• [WORK TASK]
Set down again exactly the lines of the listing below that fall between the line holding "fruit basket: present" and the line holding "beverage can: present", inclusive.

• [DATA EXTRACT]
__________________________________________________
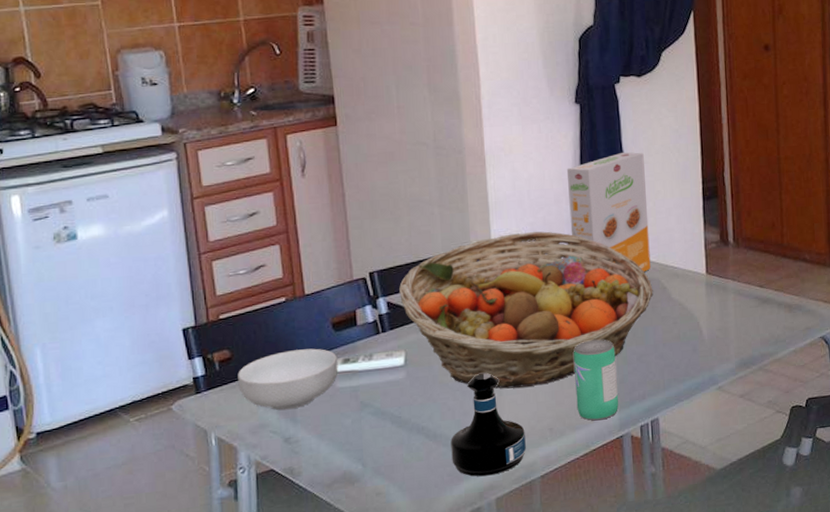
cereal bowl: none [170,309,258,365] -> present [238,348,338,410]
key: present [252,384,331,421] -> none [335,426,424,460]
__________________________________________________
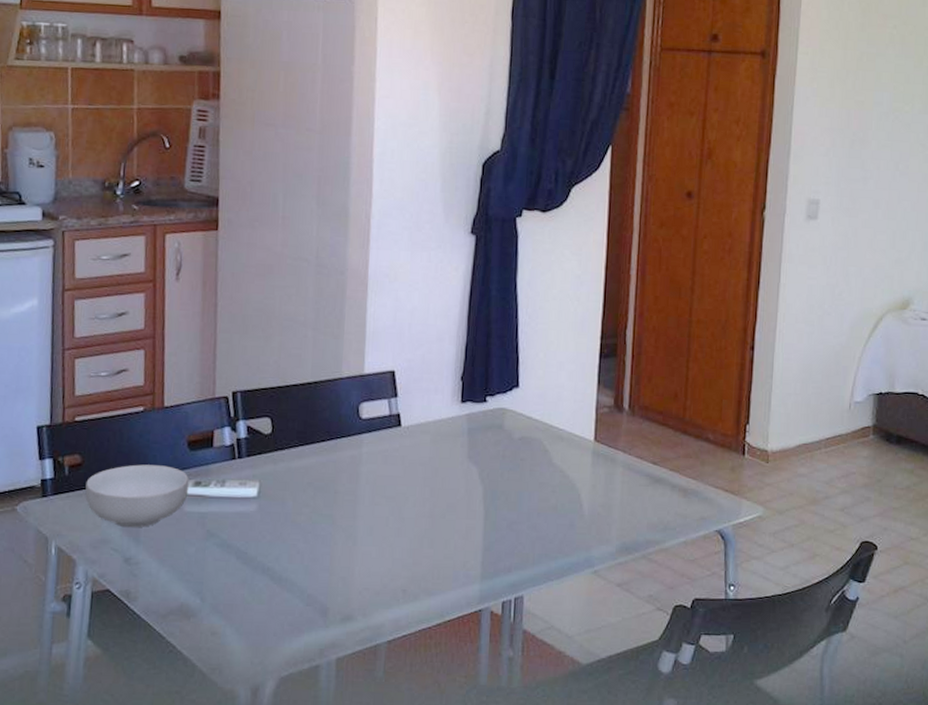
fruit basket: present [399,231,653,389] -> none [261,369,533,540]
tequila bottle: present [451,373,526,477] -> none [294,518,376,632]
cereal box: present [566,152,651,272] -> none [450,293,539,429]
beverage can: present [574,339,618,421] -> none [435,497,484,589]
__________________________________________________
• [RESULT OF THE TASK]
fruit basket: present [399,231,653,389] -> none [261,369,533,540]
tequila bottle: present [451,373,526,477] -> none [294,518,376,632]
cereal box: present [566,152,651,272] -> none [450,293,539,429]
beverage can: present [574,339,618,421] -> none [435,497,484,589]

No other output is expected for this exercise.